> Problem details:
In the entries below, the lines from the one with "Rendered at 1500 by 1125 pixels." through the one with "text_box [679, 260, 835, 327]" are to be copied exactly; both ends count.
** Opening Material provided block **
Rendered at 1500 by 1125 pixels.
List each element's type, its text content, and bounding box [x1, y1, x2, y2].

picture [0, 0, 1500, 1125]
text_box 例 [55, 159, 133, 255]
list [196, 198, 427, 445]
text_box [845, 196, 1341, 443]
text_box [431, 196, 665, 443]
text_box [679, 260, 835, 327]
** Closing Material provided block **
** Opening Material provided block **
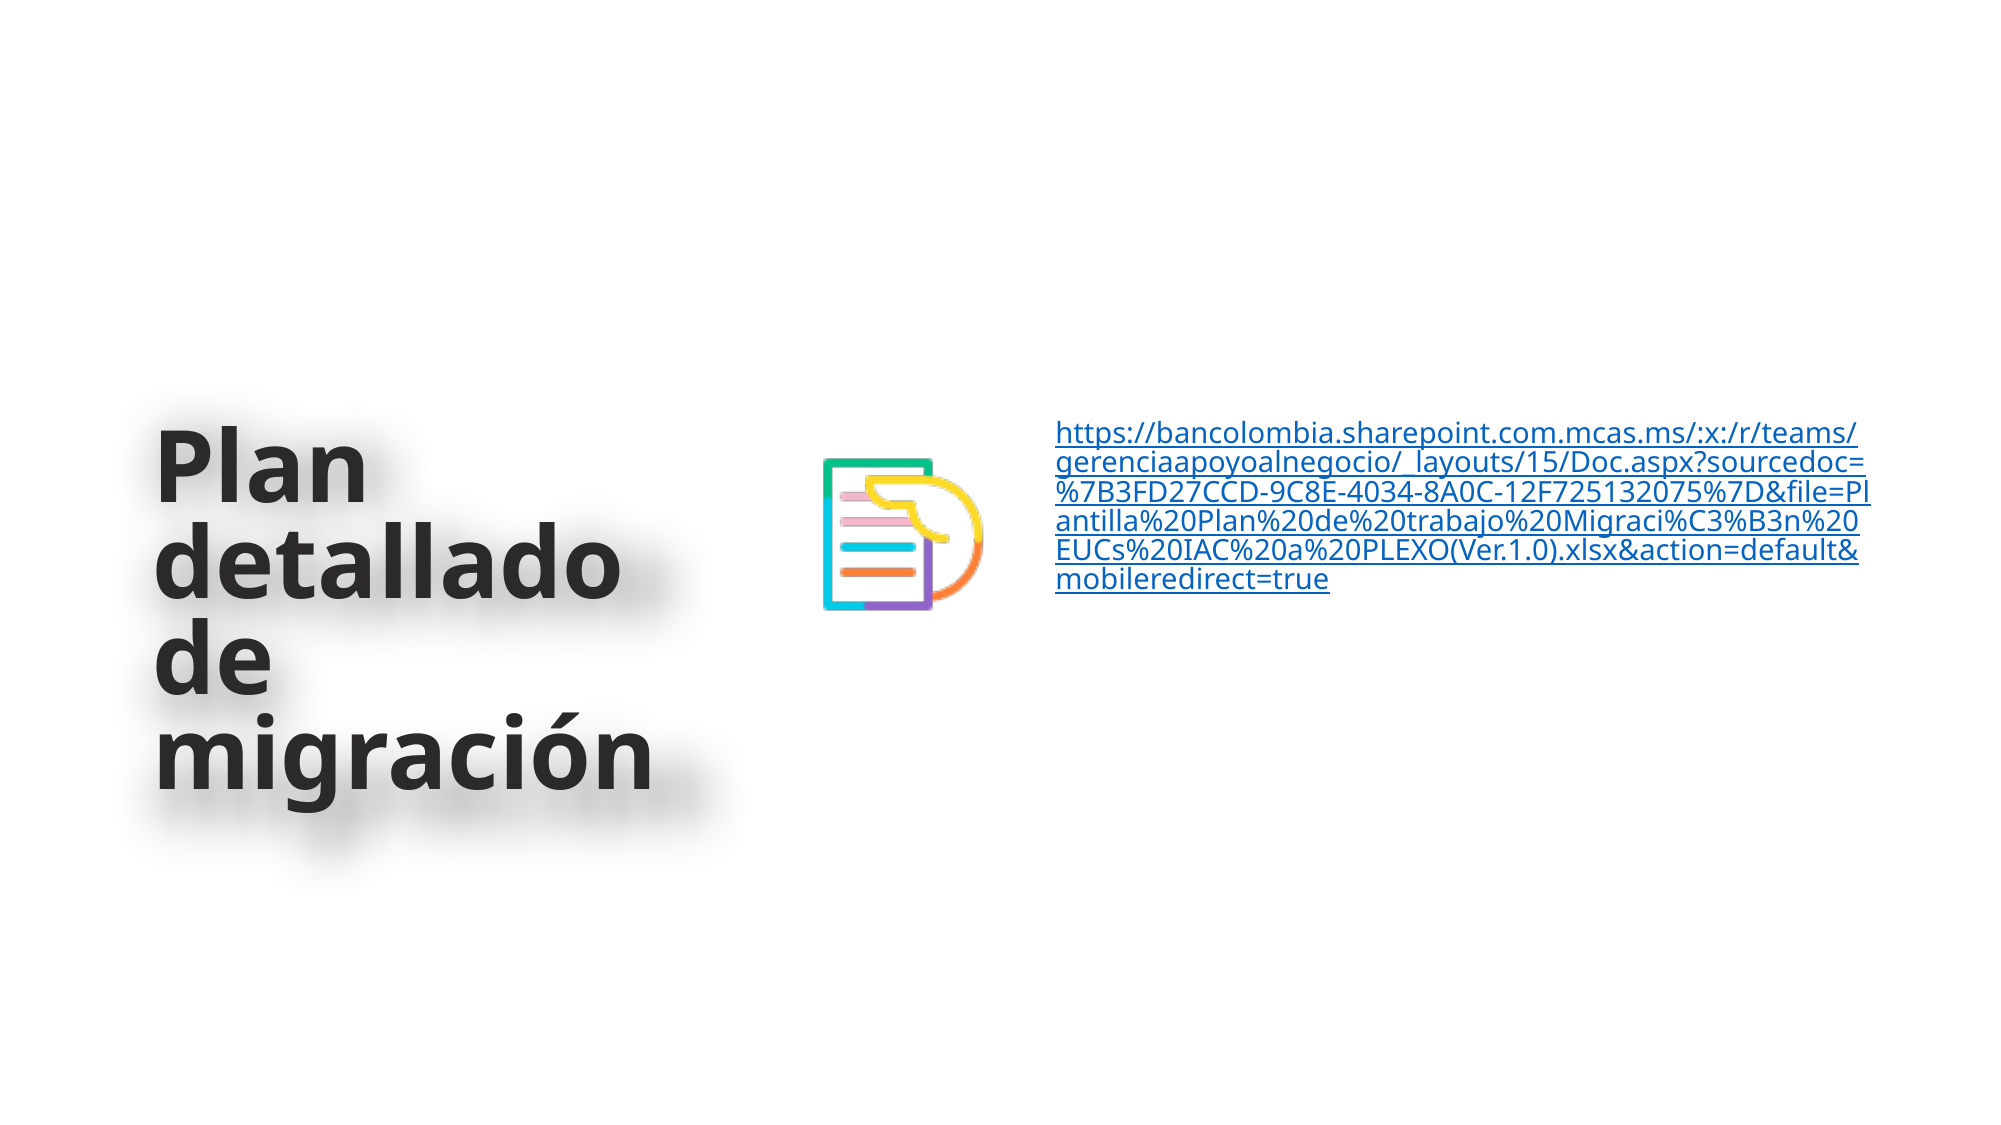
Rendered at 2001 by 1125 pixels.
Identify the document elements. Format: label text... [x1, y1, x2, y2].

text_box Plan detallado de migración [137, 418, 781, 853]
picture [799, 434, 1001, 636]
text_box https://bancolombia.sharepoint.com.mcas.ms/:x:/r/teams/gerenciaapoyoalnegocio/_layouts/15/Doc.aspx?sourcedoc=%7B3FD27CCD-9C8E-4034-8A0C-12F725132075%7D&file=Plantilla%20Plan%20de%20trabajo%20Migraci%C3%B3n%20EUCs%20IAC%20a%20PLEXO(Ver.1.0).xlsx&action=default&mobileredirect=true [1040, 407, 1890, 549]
** Closing Material provided block **
> Task response:
Rendered at 1500 by 1125 pixels.
List each element's type, its text content, and bounding box [x1, y1, x2, y2].

picture [0, 0, 1500, 1125]
text_box 例 [55, 159, 133, 255]
list [196, 198, 427, 445]
text_box [845, 196, 1341, 443]
text_box [431, 196, 665, 443]
text_box [679, 260, 835, 327]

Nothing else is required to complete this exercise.